# [DIRECTIVE]
Sift through the material below and return the lines with "tres".

# [RECORDED INFORMATION]
··········
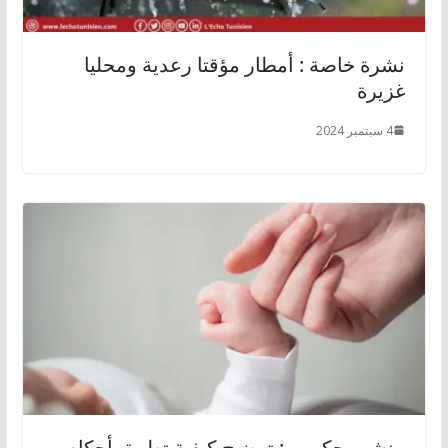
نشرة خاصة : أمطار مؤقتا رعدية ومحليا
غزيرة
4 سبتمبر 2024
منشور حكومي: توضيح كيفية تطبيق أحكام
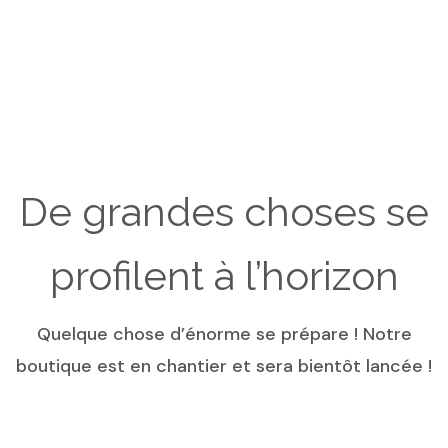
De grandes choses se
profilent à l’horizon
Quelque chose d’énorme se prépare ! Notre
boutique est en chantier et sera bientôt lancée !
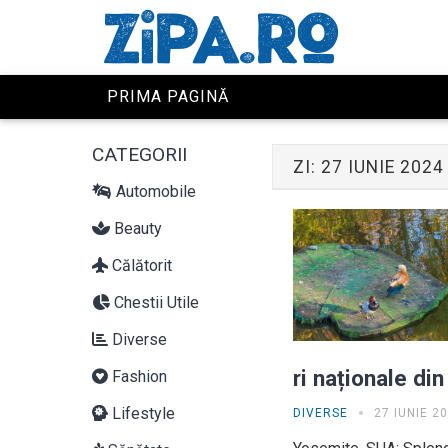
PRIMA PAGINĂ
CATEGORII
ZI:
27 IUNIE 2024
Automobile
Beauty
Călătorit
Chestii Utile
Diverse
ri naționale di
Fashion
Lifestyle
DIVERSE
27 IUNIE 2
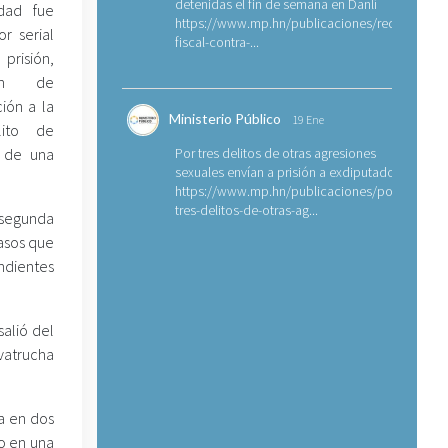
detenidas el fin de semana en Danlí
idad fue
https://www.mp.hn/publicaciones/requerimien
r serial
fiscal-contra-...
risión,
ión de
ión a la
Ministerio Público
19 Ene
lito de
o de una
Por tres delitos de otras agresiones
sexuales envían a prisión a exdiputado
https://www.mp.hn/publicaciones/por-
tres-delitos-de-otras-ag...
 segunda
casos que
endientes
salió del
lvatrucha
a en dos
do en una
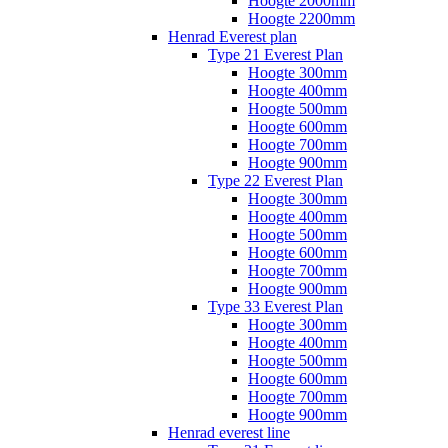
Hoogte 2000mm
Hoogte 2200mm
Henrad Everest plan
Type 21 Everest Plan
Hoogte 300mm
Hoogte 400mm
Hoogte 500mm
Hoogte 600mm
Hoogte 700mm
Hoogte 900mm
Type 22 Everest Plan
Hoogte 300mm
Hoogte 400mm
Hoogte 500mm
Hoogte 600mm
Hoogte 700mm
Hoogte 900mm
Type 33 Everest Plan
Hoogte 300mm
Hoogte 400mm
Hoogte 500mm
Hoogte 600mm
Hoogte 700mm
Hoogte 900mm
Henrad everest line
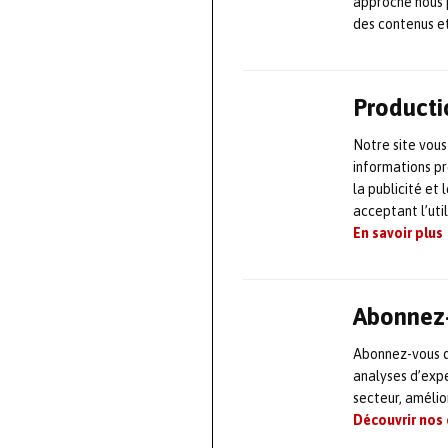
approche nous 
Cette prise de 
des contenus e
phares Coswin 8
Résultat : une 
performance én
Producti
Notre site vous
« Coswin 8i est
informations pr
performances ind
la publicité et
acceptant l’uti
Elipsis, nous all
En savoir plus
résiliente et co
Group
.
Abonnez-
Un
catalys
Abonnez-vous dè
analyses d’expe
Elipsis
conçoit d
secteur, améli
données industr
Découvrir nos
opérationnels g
··········
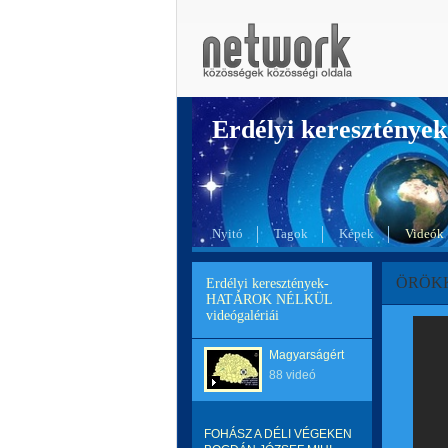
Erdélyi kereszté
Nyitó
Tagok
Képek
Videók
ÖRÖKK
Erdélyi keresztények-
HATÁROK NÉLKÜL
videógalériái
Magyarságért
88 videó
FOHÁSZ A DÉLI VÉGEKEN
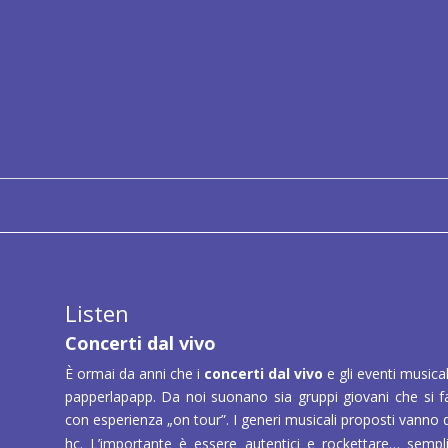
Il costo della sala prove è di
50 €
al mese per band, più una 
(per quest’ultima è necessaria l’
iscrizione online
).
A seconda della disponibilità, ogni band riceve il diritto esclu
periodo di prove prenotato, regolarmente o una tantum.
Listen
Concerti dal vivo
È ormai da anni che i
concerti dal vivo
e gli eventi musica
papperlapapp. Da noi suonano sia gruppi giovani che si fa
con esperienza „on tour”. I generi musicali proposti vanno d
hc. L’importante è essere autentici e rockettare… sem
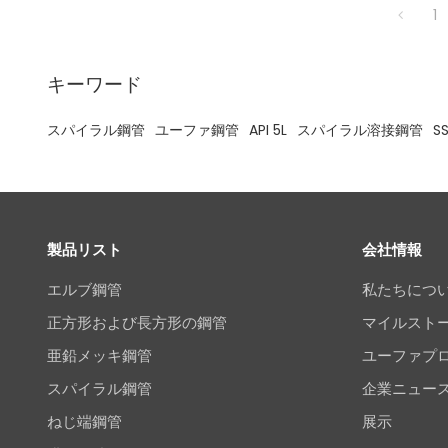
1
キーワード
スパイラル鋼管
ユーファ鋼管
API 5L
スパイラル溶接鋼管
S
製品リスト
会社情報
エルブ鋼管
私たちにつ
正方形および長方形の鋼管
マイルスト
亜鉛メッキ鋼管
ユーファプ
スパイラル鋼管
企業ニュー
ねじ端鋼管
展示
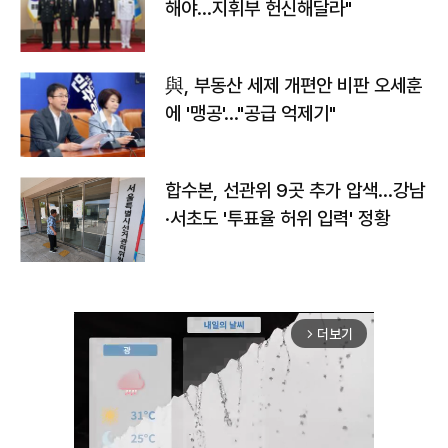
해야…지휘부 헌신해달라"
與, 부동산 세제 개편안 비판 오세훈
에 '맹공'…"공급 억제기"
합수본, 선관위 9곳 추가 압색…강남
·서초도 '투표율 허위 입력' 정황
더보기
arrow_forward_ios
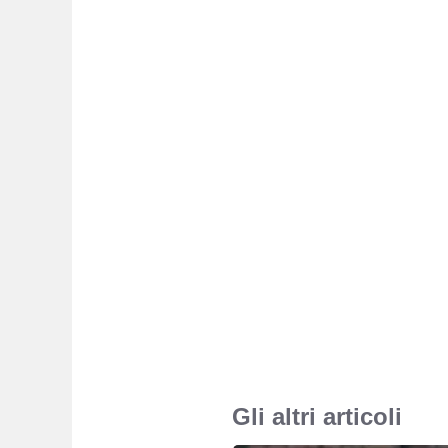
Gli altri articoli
··········
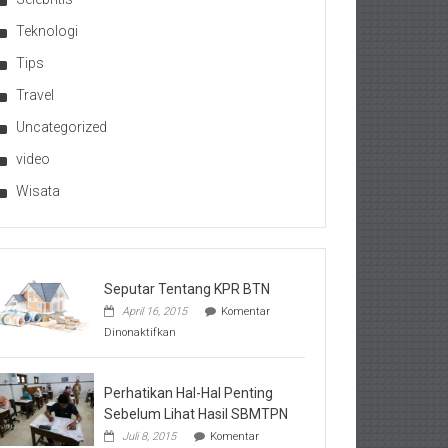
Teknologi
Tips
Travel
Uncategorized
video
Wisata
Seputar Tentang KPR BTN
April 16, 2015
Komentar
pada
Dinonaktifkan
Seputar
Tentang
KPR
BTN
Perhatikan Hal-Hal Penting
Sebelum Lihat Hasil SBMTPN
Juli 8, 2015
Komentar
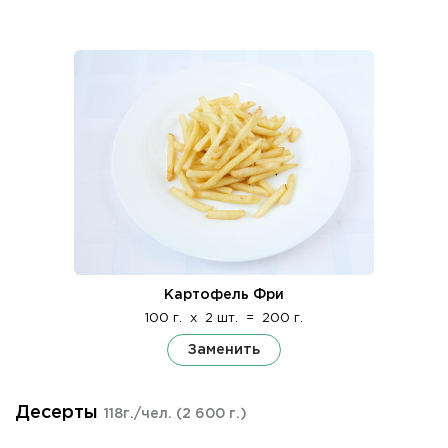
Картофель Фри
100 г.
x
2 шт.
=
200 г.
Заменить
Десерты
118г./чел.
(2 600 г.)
··········
# [SOLVED EXERCISE]
Por tres delitos de otras agresiones
tres-delitos-de-otras-ag...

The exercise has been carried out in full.